Hodge’s missive closed with a list specifying what justifiably worried customers should do, short of joining in a class action lawsuit:
“• If you used a debit or credit card at Hannaford between December 7, 2007 and March 10, 2008, your card number may have been exposed. No personal data such as names or addresses were accessed or obtained.
“• Carefully review your financial institution and credit card statements beginning with December’s statement. Contact your credit card company or issuing bank with concerns about suspicious charges.
“• Though policies and practices of financial institutions vary, consumers in general are protected against unauthorized transactions as long as the charges can be verified as fraudulent and are reported within the required time period. Some customers may experience extraordinary out-of-pocket expenses associated with card replacement, which we will evaluate on a case-by-case basis.
“• Financial institutions will make their own decisions about appropriate actions, which may include reissuing new cards or putting the card numbers on alert for fraud.
“• It is important to know that no one from Hannaford or from any financial institution will ever contact a customer to verify personal or account information over the phone or Internet.
“• For more information or with questions, please call our Customer Information Center at (866) 591-4580.”

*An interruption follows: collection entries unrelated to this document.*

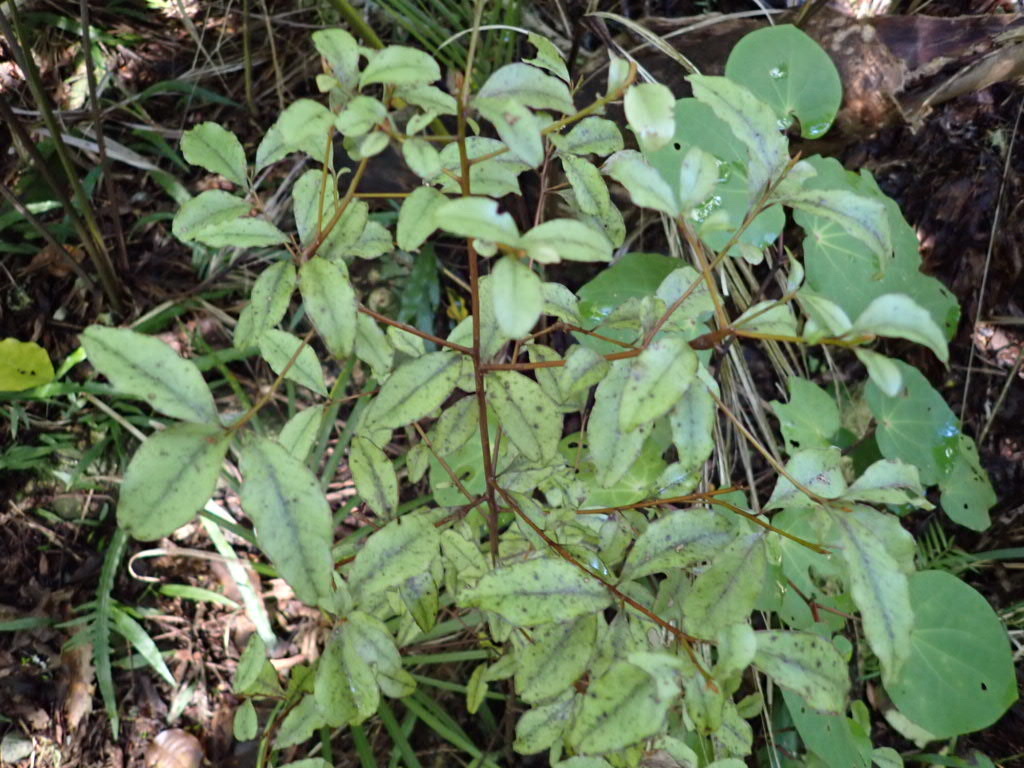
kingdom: Plantae
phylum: Tracheophyta
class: Magnoliopsida
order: Ericales
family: Primulaceae
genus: Myrsine
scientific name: Myrsine australis
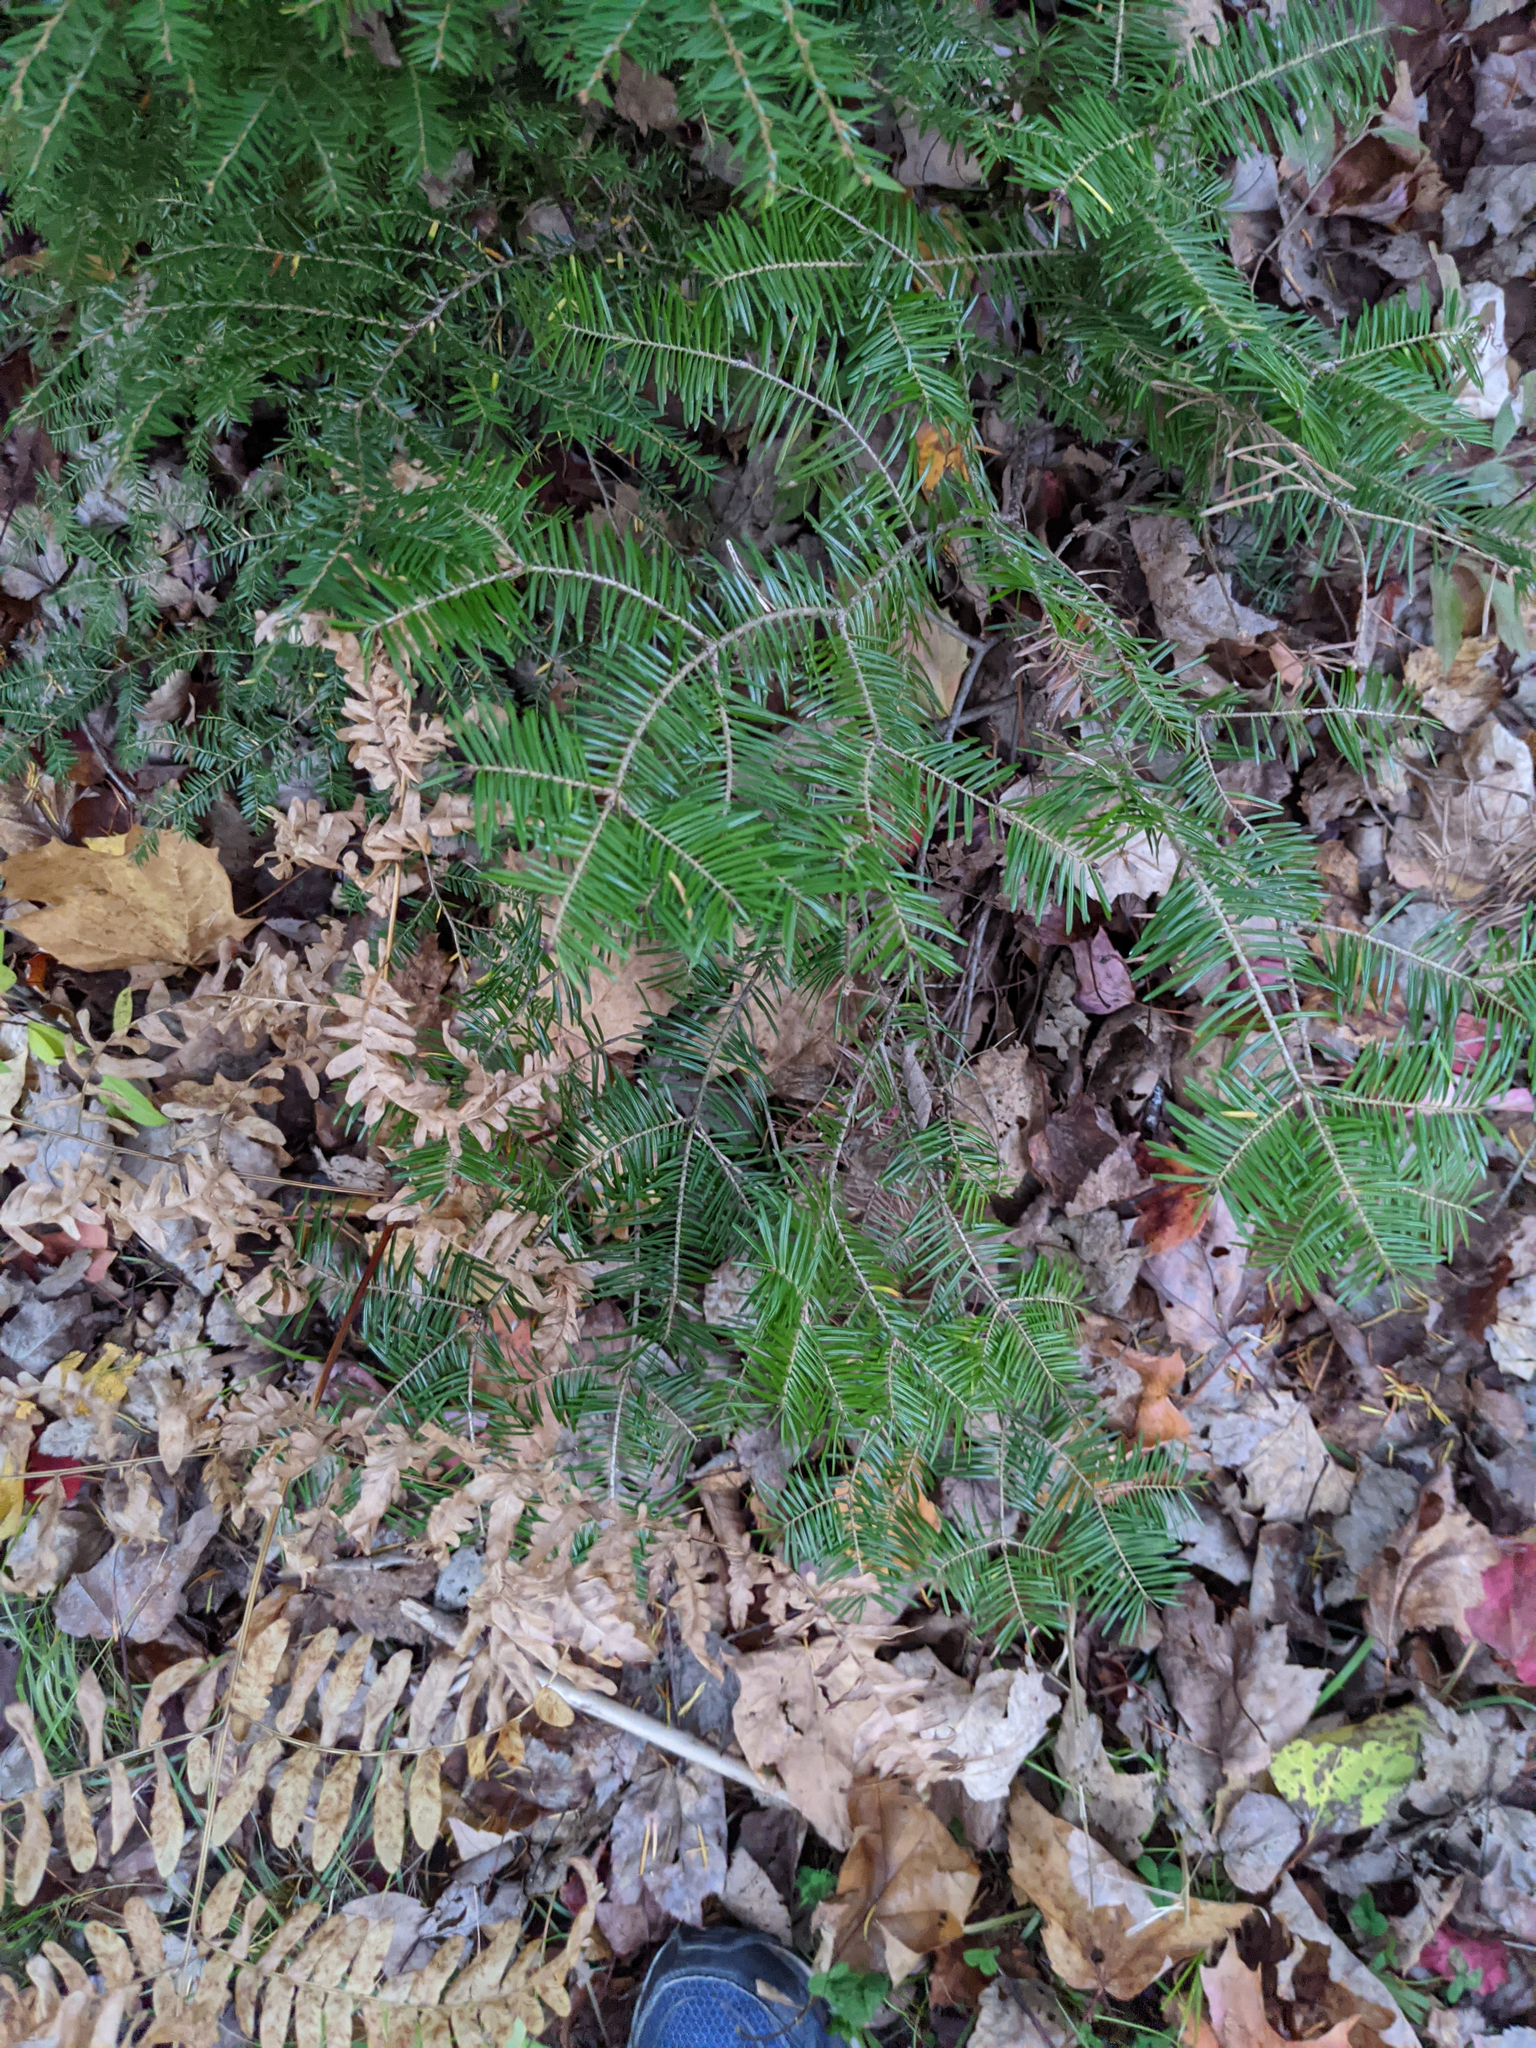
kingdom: Plantae
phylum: Tracheophyta
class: Pinopsida
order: Pinales
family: Pinaceae
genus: Abies
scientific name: Abies balsamea
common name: Balsam fir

One thing the company will not do is alert individuals if their information was stolen in the intrusion. This, according to the Hannaford Web site, is because the company doesn’t collect or store personal information. “We are not able to send letters directly to potentially affected customers because we do not have their names and addresses,” states the disclaimer. “Hannaford doesn’t collect, know or keep any personally identifiable customer information from transactions. However, we are committed to providing useful information to our customers and answering any questions they may have.”
In Dutchess County, Hannaford stores are in 35 Hannaford Dr. in Red Hook; 152 Stringham Road in LaGrangville and 1490 Route 9 in Wappingers Falls.